Hacker News new | ask | show | jobs
by macNchz 366 days ago
Using all of the popular coding models pretty extensively over the past year, I've been having great success with Gemini 2.5 Pro as far as getting working code the first time, instruction following around architectural decisions, and staying on-task. I use Aider and write mostly Python, JS, and shell scripts. I've spent hundreds of dollars on the Claude API over time but have switched almost entirely to Gemini. The API itself is also much more reliable.

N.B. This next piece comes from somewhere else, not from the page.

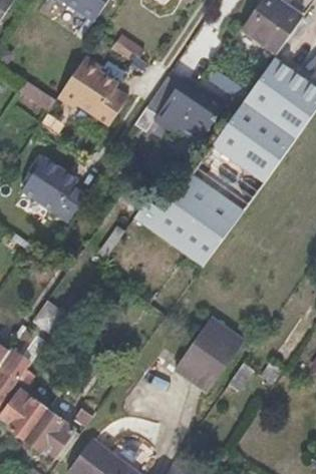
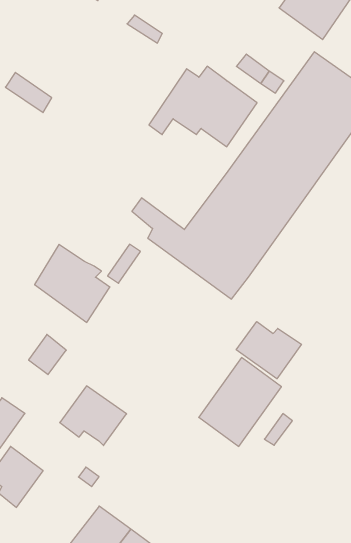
building: [56,54,129,125] -> none
building: [24,156,86,220] -> [35,244,110,322]
building: none -> [236,322,301,379]
building: [24,409,79,458] -> [60,386,127,446]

My only complaint about 2.5 Pro is around the inane comments it leaves in the code (// Deleted varName here).

4 comments

If you use one of the AI static instructions methods (e.g., .github/copilot-instructions.md) and tell it to not leave the useless comments, that seems to solve the issue.
I've been intending to try some side by side tests with and without a conventions file instructing it not to leave stupid comments—I'm curious to see if somehow they're providing value to the model, e.g. in multi-turn edits.
it's easier to just make it do a code review with focus on removing unhelpful comments instead of asking it not to do it the first time. I do the cleanup after major rounds of work and that strategy seems to work best for me.
This was not my experience with the earlier preview (03), where its insistence on comment spam was too strong to overcome. Wonder if this adherence improved in the 05 or 06 updates.
can you elaborate on this?
I don't mind the comments, I read them while removing them. It's normal to have to adapt the output, change some variable names, refactor a bit. What's impressive is that the output code actually works (or almost). I didn't give it the hardest of problems to solve/code but certainly not easy ones.
Yeah I've mostly just embraced having to remove them as part of a code review, helps focus the review process a bit, really.
I'm using pro for backend and claude for ux work, claude is so much thoughtful about how user interact with software and can usually replicate better the mock up that gpt4o image generator produces, while not being overly fixated on the mockup design itself.

My complaint is that it catches python exceptions and don't log them by default.

And the error handling. God, does it love to insert random try/except statements everywhere.